I’m no good at crossword puzzles, either. Never got hooked on them, never mastered their peculiar vocabulary. I have, however, learned the fundamental principle of newspaper journalism: Never mess with the crossword puzzles. The people who like them like them with a frenzy, and they will come at you by the hundreds and thousands if you muck about with their puzzles.
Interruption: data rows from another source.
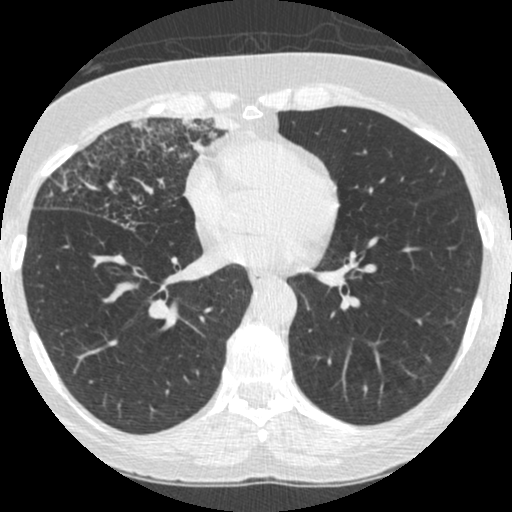
Low-dose screening chest CT, one axial slice; position 118 of 253 along the scan axis; reconstruction kernel STANDARD; 120 kVp; lung window (W 1500 / L -600 HU); 1.25 mm slice thickness; 512 × 512 image matrix, field of view 294 × 294 mm.
Structures marked on this image (manually delineated by an expert):
- lesion 4 (tumor, upper lobe of right lung): bounding box (x1, y1, x2, y2) in pixels: (181, 115, 236, 153)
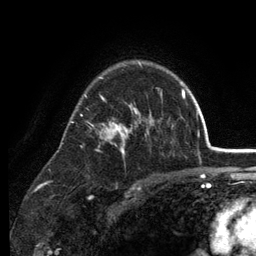
Breast MRI (dynamic contrast-enhanced), one axial slice. Position 89 of 134 along the scan axis. Cropped to one breast. Dynamic contrast-enhanced series, time point 2 of 6 at this slice position (early post-contrast). 3 T. TE 2.8 ms, TR 7.5 ms. 1.2 mm slice thickness. 256 × 256 image matrix, field of view 175 × 175 mm. Female patient.
Outlined on this slice (semi-automatic segmentation, software-assisted and operator-edited):
- enhancing-tissue mask used for the functional tumour volume (all voxels passing the contrast-enhancement thresholds inside the analysis volume; usually the tumour): bounding box (x1, y1, x2, y2) in pixels: (69, 62, 173, 158)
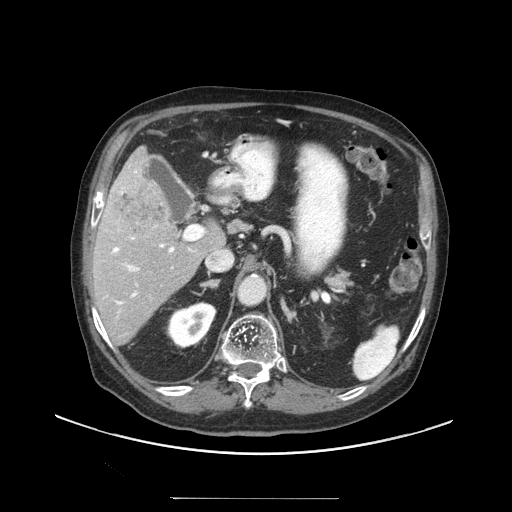
Contrast-enhanced abdominal CT (liver protocol), one axial slice; slice 59 of 97 in the series (ordered by position); soft-tissue window (W 400 / L 40 HU); 512 × 512 image matrix. Case-level facts recorded for this patient, not image findings: diagnosis: hepatocellular carcinoma (patient treated with transarterial chemoembolisation; whether this scan precedes or follows treatment is not stated here); TNM stage (as recorded): Stage-IIIC; Child-Pugh class: A; tumour differentiation: well differentiated; tumour nodularity: uninodular.
Structures marked on this image (semi-automatically segmented with operator editing):
- liver parenchyma outside the tumour (the mass and vessels are separate outlines, so this box may not span the whole liver): bounding box (x1, y1, x2, y2) in pixels: (92, 146, 224, 344)
- mass: (109, 179, 169, 237)
- portal vein: (112, 169, 194, 305)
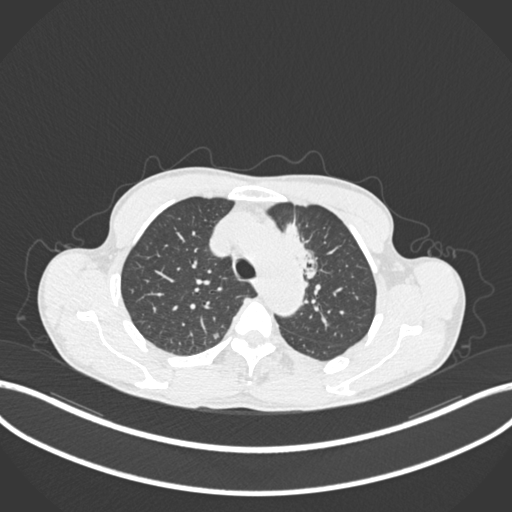
Chest CT, one axial slice. Position 152 of 211 along the scan axis. 120 kVp. Lung window (W 1500 / L -600 HU). 1 mm slice thickness. 512 × 512 image matrix. Patient: male, 58 years. Case-level facts recorded for this patient, not image findings: clinical TNM (as recorded): T1c N1 M0.
Annotated regions visible in this slice (rectangle marked by the reading radiologist):
- lung tumour (recorded histology: adenocarcinoma): bounding box [x1, y1, x2, y2] px = [280, 220, 322, 280]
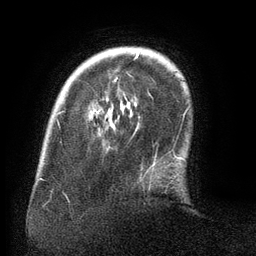
Breast MRI (dynamic contrast-enhanced), one axial slice; slice 26 of 134 in the series (ordered by position); cropped to one breast; dynamic contrast-enhanced series, time point 2 of 6 at this slice position (early post-contrast); 3 T; TE 2.6 ms, TR 5.5 ms; 1.2 mm slice thickness; 256 × 256 image matrix, field of view 180 × 180 mm. Female patient.
Annotated regions visible in this slice (semi-automatic segmentation, software-assisted and operator-edited):
- enhancing-tissue mask used for the functional tumour volume (all voxels passing the contrast-enhancement thresholds inside the analysis volume; usually the tumour): bounding box <92,52,155,166> (left, top, right, bottom; pixels)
James Thurber and his friends played a version of the word game Ghosts that they called Superghosts. You can read about it in his essay "Do You Want to Make Something Out of It?" in Alarms and Diversions. In Superghosts, as in Ghosts, the players go around a circle, each adding a letter until a complete word is formed; the distinction in Superghosts is that letters can be added at both the beginning and the end. Experienced Superghost players are the kinds of people who would recognize, say, that cklu is the middle of lackluster.
I’d really stink at that.
I know how to spell Vercingetorix. I can edit copy. I can write headlines in a tight count — you try summarizing a 750-word story in five or six words, not one of them longer than six letters. But I am hopeless at all word games.
This comes up because my learned colleagues at the District of Columbia chapter of the Asian American Journalists Association and The Sun’s diversity committee have scheduled a benefit Scrabble tournament that I will not attend on May 5, 11:30 a.m. to 4 p.m. at The Sun’s Community Room. For details about costs and registration, consult The Sun’s Liz Kay, at email@example.com, or The Washington Post’s Doris Truong at firstname.lastname@example.org.
I’m told that the prizes will be exciting.